== Task statement ==
Pull out each line of the listing below that contains the word "keys" and copy those lines in full.

####################

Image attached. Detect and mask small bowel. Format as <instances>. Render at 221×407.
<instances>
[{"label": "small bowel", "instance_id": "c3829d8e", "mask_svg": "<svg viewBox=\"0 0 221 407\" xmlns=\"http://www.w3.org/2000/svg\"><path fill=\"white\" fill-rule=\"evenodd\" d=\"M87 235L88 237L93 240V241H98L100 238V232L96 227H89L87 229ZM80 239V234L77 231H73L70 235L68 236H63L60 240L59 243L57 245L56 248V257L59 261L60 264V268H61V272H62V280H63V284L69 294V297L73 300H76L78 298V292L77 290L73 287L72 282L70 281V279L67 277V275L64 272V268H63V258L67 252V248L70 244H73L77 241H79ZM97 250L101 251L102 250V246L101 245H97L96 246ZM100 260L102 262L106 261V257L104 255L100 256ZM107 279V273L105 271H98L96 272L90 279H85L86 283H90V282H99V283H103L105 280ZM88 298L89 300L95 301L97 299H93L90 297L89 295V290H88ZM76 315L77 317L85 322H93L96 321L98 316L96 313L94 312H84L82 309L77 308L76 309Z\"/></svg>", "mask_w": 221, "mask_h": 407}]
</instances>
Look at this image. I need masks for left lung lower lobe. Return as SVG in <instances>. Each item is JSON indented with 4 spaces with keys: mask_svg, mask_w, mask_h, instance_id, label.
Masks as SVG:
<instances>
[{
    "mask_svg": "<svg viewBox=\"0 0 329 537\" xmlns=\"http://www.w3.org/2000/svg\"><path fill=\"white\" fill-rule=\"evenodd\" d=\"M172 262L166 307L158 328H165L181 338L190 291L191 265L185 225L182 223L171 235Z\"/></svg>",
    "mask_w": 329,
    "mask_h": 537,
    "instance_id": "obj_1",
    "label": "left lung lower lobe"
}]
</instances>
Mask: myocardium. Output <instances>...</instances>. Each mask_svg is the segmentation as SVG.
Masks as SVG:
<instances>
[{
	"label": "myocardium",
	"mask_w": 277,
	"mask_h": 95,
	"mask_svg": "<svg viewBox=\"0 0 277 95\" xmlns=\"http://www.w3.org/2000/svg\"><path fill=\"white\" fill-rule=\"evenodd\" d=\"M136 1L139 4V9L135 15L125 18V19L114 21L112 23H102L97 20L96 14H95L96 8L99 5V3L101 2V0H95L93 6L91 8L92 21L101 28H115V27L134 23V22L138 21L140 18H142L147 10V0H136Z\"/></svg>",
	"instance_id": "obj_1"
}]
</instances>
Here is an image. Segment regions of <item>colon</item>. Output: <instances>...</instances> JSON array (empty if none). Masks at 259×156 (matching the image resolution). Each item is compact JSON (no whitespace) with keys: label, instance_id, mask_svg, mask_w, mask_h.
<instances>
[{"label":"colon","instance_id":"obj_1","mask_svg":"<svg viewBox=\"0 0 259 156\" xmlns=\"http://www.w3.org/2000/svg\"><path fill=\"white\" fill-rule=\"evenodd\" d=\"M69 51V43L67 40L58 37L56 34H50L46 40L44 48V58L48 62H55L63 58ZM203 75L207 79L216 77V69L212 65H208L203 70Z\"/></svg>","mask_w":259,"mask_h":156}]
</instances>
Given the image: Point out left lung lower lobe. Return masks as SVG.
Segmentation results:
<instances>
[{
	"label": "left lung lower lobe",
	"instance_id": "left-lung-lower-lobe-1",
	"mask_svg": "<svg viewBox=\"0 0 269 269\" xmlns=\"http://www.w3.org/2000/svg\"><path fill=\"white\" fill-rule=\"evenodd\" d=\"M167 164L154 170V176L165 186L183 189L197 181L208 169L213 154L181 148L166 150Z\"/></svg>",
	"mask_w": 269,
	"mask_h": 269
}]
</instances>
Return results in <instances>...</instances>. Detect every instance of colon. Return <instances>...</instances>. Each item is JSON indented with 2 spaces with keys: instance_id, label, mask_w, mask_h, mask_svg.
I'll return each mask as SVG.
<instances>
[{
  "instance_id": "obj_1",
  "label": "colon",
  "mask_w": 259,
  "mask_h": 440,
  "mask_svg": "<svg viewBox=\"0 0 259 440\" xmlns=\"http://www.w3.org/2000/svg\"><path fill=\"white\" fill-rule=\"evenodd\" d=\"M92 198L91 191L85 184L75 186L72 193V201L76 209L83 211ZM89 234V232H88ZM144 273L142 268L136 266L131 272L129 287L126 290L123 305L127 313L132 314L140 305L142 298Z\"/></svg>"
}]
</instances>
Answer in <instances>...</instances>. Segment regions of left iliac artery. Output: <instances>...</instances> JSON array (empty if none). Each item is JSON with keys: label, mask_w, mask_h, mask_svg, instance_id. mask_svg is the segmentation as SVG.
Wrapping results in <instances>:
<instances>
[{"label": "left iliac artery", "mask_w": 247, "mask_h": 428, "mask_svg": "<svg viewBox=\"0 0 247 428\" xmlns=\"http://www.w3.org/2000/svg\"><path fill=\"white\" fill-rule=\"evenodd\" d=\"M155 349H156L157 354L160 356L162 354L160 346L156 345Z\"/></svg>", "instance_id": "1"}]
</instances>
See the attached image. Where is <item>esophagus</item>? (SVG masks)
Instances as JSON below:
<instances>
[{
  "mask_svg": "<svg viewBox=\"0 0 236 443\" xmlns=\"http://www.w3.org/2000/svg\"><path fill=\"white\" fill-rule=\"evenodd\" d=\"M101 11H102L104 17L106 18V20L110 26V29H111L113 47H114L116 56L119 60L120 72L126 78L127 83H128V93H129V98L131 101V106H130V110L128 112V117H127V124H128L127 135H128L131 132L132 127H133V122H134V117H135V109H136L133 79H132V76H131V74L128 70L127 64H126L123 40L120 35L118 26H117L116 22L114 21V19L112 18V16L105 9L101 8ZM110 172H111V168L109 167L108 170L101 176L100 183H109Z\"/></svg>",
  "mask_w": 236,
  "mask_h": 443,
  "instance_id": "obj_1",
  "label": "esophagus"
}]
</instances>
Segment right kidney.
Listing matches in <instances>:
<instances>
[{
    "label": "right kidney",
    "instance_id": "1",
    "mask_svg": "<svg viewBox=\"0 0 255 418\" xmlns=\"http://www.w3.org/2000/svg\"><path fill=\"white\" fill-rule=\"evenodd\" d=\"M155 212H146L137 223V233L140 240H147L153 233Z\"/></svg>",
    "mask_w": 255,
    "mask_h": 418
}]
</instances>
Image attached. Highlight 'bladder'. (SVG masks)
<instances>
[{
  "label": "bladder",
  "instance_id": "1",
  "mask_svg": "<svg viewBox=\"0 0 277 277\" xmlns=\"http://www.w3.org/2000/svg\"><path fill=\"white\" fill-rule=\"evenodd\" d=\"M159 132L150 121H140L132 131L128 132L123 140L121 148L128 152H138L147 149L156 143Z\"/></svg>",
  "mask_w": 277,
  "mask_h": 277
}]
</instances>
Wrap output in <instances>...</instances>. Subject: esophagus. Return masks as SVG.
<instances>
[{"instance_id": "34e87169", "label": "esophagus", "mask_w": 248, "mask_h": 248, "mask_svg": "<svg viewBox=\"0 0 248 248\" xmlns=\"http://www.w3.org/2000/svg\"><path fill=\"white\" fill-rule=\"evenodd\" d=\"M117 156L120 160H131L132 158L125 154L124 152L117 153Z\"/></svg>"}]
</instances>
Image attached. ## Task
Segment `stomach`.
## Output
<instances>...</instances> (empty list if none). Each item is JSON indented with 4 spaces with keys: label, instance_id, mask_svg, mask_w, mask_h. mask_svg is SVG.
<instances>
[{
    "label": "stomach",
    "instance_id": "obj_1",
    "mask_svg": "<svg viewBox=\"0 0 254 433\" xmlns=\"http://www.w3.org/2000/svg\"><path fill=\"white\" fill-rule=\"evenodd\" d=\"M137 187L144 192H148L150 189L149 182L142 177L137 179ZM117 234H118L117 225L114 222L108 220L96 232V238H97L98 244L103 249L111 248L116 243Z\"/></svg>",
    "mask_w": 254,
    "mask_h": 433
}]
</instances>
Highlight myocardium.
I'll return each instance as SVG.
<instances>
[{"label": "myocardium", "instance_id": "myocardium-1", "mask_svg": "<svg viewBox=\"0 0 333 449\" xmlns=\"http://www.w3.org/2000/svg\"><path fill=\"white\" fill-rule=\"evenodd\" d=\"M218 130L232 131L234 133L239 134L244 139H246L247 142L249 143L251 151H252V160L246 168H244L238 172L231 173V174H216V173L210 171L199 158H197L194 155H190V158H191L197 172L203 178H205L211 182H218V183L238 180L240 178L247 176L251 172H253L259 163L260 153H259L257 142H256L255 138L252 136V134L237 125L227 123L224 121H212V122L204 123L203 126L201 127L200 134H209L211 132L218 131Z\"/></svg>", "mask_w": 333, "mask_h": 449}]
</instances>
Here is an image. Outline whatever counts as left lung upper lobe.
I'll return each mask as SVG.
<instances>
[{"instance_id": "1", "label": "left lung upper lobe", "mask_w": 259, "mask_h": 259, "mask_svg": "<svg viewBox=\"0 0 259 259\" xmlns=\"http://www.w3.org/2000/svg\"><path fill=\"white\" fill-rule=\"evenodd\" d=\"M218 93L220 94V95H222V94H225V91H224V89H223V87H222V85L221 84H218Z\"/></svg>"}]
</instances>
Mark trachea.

####################

== Written response ==
Look at this image. I need masks for left lung lower lobe. Return as SVG in <instances>. Each item is JSON indented with 4 spaces with keys: mask_svg, mask_w, mask_h, instance_id, label.
Here is an image. Segment regions of <item>colon</item>. Output: <instances>...</instances> JSON array (empty if none). Masks at 259×156 (matching the image resolution). Each item is compact JSON (no whitespace) with keys: label, instance_id, mask_svg, mask_w, mask_h.
Return results in <instances>...</instances>. Detect every instance of colon. Return <instances>...</instances>. Each item is JSON indented with 2 spaces with keys: instance_id, label, mask_w, mask_h, mask_svg.
Answer in <instances>...</instances>. Segment regions of left iliac artery. Output: <instances>...</instances> JSON array (empty if none). Each item is JSON with keys: label, mask_w, mask_h, mask_svg, instance_id. mask_svg is the segmentation as SVG.
<instances>...</instances> (empty list if none). Each item is JSON indented with 4 spaces with keys: label, instance_id, mask_svg, mask_w, mask_h. mask_svg is SVG.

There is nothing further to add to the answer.